TRECHO FORNECIDO:

⁂

Dúvida, a sombra da fé
Rui Luis Rodrigues
Comunidade Carisma, 11 de julho de 2010
João 20:19-29
Quero hoje refletir com vocês sobre as relações que existem entre fé e dúvida. E desejo fazer isso movido por uma profunda preocupação. Estou mais do que consciente das imensas riquezas que existem na esperança cristã. O texto que lemos nos mostra, de forma muito bela, o que é a igreja: os discípulos reunidos no cenáculo no primeiro dia da semana e o Senhor que surge no meio deles; isto somos nós, é uma descrição simbólica da igreja. Uma comunhão de homens e mulheres com o Senhor ressuscitado, que está presente no meio dessa reunião (dessa “assembleia”, dessa ekklesia) e que sopra sobre essa comunidade seu Espírito Santo. Uma sociedade que tem como finalidade anunciar ao mundo a melhor de todas as notícias: não precisamos mais viver consumidos pelo sentimento de culpa, porque Deus em Cristo nos perdoou a todos!
Mas essa riqueza não é conhecida e experimentada por todos. Existem pessoas que têm dúvidas e que imaginam que suas dúvidas representam falta de fé; por causa dessas dúvidas elas se excluem da riqueza que existe no evangelho. Outros acabam se afastando da igreja quando percebem que duvidam de algo relacionado à fé e imaginam que, por duvidarem, já não têm razão para prosseguir.

⁂

DADOS DE ORIGEM:
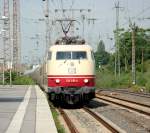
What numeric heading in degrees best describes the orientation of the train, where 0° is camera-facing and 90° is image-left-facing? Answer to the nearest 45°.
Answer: approximately 0°
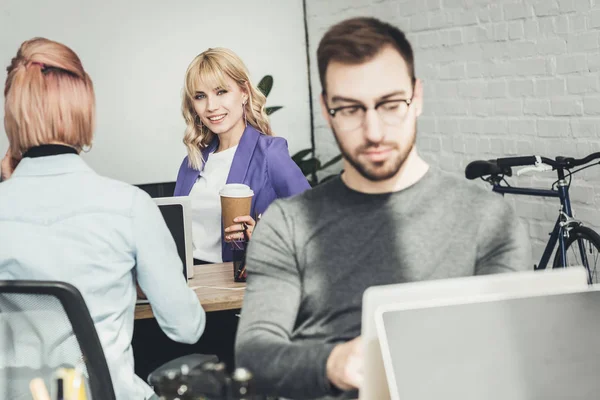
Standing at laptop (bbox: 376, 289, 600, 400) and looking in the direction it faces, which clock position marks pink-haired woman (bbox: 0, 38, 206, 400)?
The pink-haired woman is roughly at 10 o'clock from the laptop.

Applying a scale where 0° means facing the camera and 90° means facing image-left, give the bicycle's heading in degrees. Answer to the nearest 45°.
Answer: approximately 315°

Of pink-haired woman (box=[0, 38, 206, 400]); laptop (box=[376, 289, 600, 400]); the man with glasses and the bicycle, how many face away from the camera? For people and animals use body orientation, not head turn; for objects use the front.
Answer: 2

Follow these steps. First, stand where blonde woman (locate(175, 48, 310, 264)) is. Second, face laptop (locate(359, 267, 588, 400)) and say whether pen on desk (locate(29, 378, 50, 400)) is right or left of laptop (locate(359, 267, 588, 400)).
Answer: right

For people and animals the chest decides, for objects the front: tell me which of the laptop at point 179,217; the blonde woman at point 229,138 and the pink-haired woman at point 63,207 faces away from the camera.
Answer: the pink-haired woman at point 63,207

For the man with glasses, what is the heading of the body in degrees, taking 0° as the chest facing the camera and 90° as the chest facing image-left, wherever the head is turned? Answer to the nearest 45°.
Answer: approximately 0°

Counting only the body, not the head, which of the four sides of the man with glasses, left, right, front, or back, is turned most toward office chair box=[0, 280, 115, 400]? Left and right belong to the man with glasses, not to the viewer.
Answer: right

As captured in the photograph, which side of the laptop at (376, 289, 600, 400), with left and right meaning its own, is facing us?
back

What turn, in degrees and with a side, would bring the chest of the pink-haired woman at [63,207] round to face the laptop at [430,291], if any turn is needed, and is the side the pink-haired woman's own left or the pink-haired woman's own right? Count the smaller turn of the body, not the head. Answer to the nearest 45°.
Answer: approximately 135° to the pink-haired woman's own right

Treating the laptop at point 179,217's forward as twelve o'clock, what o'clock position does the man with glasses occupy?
The man with glasses is roughly at 10 o'clock from the laptop.

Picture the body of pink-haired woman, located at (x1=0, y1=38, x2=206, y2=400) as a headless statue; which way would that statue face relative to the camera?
away from the camera

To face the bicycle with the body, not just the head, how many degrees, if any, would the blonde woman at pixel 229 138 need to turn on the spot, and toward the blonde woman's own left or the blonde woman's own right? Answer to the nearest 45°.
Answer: approximately 135° to the blonde woman's own left

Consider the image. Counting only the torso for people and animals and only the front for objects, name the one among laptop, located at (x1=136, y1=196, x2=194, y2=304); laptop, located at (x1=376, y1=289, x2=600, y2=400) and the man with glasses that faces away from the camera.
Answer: laptop, located at (x1=376, y1=289, x2=600, y2=400)
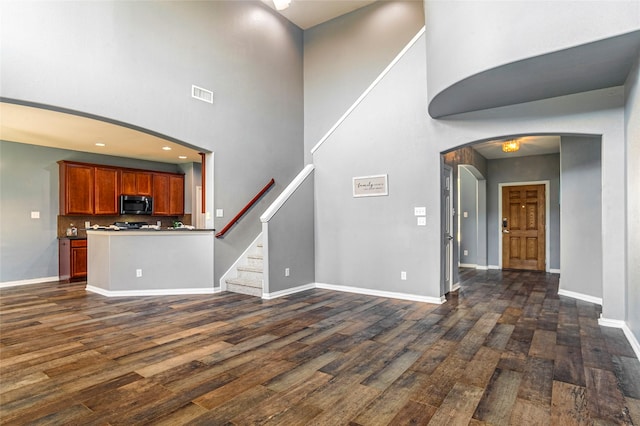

⁂

TAREFAS:
1/ Qual passagem bíblica é indicada no início do sermão?
2/ Transcreva do sermão o trecho que começa em "Mas essa riqueza" e termina em "razão para prosseguir.".
3/ Liste, uma por linha, as linhas que aparecem no sermão antes do primeiro parágrafo.
Os registros não entram em nada disto.

RESPOSTAS:
1/ João 20:19-29

2/
Mas essa riqueza não é conhecida e experimentada por todos. Existem pessoas que têm dúvidas e que imaginam que suas dúvidas representam falta de fé; por causa dessas dúvidas elas se excluem da riqueza que existe no evangelho. Outros acabam se afastando da igreja quando percebem que duvidam de algo relacionado à fé e imaginam que, por duvidarem, já não têm razão para prosseguir.

3/
Dúvida, a sombra da fé
Rui Luis Rodrigues
Comunidade Carisma, 11 de julho de 2010
João 20:19-29